Unravelling the horrific toll of COVID-19 in America’s nursing homes

Author(s)
Published on
July 19, 2021

My next reporting project starts with a staggering death count: COVID-19 killed more Americans in nursing homes last year than the nation counted combat casualties during the combined wars in Korea, Vietnam, Afghanistan and Iraq. 

Facilities housing just 1% of the population saw at least one in four of last year’s COVID-19 deaths. We know the official pandemic death toll in nursing homes is an undercount because of the extensive reporting efforts that went into tracking the disaster as it unfolded. My reporting seeks deeper answers about what went wrong. 

Before, during and after the pandemic, nursing homes have operated under some of America’s strictest health care regulations. Taxpayers subsidize the care delivered inside. It was clear from the first U.S. COVID-19 outbreak in a nursing home in Washington state that these institutions were exceptionally vulnerable to the public health crisis of a century.  

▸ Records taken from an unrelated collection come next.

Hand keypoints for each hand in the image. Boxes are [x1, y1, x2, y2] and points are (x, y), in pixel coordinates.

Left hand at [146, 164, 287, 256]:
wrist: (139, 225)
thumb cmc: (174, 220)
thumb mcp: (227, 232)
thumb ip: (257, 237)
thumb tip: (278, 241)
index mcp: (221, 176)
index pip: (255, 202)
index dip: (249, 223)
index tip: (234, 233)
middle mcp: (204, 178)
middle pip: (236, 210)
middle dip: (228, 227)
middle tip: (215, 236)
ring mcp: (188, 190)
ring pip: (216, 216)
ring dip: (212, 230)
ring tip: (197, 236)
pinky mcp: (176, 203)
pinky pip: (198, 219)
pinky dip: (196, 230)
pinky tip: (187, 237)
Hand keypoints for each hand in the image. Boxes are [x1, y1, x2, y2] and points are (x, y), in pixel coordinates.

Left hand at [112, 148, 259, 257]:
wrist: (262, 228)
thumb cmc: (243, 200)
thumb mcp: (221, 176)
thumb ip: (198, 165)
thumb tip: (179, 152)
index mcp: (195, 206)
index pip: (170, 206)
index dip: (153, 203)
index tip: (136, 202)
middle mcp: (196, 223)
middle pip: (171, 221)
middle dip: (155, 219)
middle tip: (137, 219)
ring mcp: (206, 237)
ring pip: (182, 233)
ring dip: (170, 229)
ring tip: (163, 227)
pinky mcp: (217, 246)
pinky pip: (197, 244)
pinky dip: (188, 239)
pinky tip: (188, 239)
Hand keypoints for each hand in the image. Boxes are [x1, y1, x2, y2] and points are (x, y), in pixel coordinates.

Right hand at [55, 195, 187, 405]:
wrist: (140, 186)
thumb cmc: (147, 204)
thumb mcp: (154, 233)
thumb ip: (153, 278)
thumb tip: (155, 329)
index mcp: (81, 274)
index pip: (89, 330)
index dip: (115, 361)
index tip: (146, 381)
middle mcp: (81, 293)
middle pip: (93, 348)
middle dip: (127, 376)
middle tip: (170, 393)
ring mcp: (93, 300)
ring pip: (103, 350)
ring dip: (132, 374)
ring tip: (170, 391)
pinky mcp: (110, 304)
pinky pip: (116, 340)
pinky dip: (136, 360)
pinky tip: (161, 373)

Understanding how the toll mounted during wave after wave of the COVID-19 pandemic is a mission that I take personally. So should every child, sibling and spouse with an interest in seeing our loved ones — and ourselves one day — realize the right to age and die with dignity. 

In a nation where the fastest-growing population is age 80 and over, quality nursing homes are nothing less than essential infrastructure. I learned this the hard way during a pandemic-induced crash course into the black hole called end-of-life care.

My 84-year-old father was hospitalized after a minor esophageal spasm spiraled into pneumonia at the start of the pandemic shutdown. Six weeks later, he could no longer sit, stand nor feed himself. At the time, nursing homes were limiting new patient admissions to protect those already inside. My family could not secure a bed in a reputable institution. My father’s respiratory therapist warned us of the only available option that he would not so much die as be neglected to death.

The extraordinary effort and resources needed for his care at home helps to explain why broader interest in skilled nursing facilities has extended from Main Street to Wall Street. The aging of the Baby Boomer generation has corporate America getting ready for what analysts call the coming “silver tsunami.”

This stage of life, as my father would say, is not for sissies. My education began with managing the team required for his day-to-day survival. When the hospital discharged him to his house, I was waiting with a home health aide on the first shift of her new job. Paramedics carried my father from a stretcher to a newly installed medical bed that had replaced the living room couch. None of us knew what to do with the feeding tube still in its box. 

As the pace of end-of-life care advanced, I would answer as many as 14 calls a day from hospice alone, while juggling relentless news deadlines and a young child whose care had been abandoned by once-trusted institutions. I survived the pandemic, but my father ultimately could not. 

The pandemic underscored how much we rely on government regulators and nursing home operators to ensure a viable and humane option for the inevitable time when families must make difficult medical choices. COVID-19 magnified every fault line in a nursing home industry largely funded with tax dollars, yet long known to have problems with insufficient staffing and haphazard infection-control protocols.

Although my story starts with numbers, it must be told through the stories of those who lived and died. I want to use this 2020 National Fellowship to take readers inside the nursing homes where so many spent their final hours alone. Reporting this project is the least they deserve.